• _Try it_
Give back every entry below, exactly as written.

[Dataset]

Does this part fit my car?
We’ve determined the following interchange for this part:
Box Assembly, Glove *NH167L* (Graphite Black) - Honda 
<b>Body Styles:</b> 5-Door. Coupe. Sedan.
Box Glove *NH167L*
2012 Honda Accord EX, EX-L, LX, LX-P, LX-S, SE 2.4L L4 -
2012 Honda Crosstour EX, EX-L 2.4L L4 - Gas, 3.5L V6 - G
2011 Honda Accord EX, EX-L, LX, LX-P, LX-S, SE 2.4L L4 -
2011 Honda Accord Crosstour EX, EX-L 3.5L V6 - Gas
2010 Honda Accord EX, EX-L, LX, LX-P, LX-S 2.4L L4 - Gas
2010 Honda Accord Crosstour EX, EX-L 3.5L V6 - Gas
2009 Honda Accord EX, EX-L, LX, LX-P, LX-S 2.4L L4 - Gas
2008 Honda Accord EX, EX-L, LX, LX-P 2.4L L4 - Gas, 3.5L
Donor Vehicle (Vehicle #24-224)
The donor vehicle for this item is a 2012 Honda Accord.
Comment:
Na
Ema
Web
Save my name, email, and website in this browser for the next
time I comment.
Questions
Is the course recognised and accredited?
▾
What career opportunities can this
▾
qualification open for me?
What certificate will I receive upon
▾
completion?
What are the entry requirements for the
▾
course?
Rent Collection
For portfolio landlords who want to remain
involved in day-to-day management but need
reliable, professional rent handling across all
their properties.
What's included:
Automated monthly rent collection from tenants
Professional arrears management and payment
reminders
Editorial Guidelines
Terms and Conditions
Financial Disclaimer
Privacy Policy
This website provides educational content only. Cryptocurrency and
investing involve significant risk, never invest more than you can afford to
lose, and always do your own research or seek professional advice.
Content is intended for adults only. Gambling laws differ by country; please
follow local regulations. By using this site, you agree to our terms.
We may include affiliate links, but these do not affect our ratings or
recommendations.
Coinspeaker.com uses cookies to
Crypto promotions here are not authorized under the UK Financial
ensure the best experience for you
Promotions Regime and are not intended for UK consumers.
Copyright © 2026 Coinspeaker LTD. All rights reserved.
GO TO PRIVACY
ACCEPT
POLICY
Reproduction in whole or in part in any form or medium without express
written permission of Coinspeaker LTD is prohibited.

[/Dataset]

• _Response area_
Does this part fit my car?
We’ve determined the following interchange for this part:
Box Assembly, Glove *NH167L* (Graphite Black) - Honda 
<b>Body Styles:</b> 5-Door. Coupe. Sedan.
Box Glove *NH167L*
2012 Honda Accord EX, EX-L, LX, LX-P, LX-S, SE 2.4L L4 -
2012 Honda Crosstour EX, EX-L 2.4L L4 - Gas, 3.5L V6 - G
2011 Honda Accord EX, EX-L, LX, LX-P, LX-S, SE 2.4L L4 -
2011 Honda Accord Crosstour EX, EX-L 3.5L V6 - Gas
2010 Honda Accord EX, EX-L, LX, LX-P, LX-S 2.4L L4 - Gas
2010 Honda Accord Crosstour EX, EX-L 3.5L V6 - Gas
2009 Honda Accord EX, EX-L, LX, LX-P, LX-S 2.4L L4 - Gas
2008 Honda Accord EX, EX-L, LX, LX-P 2.4L L4 - Gas, 3.5L
Donor Vehicle (Vehicle #24-224)
The donor vehicle for this item is a 2012 Honda Accord.
Comment:
Na
Ema
Web
Save my name, email, and website in this browser for the next
time I comment.
Questions
Is the course recognised and accredited?
▾
What career opportunities can this
▾
qualification open for me?
What certificate will I receive upon
▾
completion?
What are the entry requirements for the
▾
course?
Rent Collection
For portfolio landlords who want to remain
involved in day-to-day management but need
reliable, professional rent handling across all
their properties.
What's included:
Automated monthly rent collection from tenants
Professional arrears management and payment
reminders
Editorial Guidelines
Terms and Conditions
Financial Disclaimer
Privacy Policy
This website provides educational content only. Cryptocurrency and
investing involve significant risk, never invest more than you can afford to
lose, and always do your own research or seek professional advice.
Content is intended for adults only. Gambling laws differ by country; please
follow local regulations. By using this site, you agree to our terms.
We may include affiliate links, but these do not affect our ratings or
recommendations.
Coinspeaker.com uses cookies to
Crypto promotions here are not authorized under the UK Financial
ensure the best experience for you
Promotions Regime and are not intended for UK consumers.
Copyright © 2026 Coinspeaker LTD. All rights reserved.
GO TO PRIVACY
ACCEPT
POLICY
Reproduction in whole or in part in any form or medium without express
written permission of Coinspeaker LTD is prohibited.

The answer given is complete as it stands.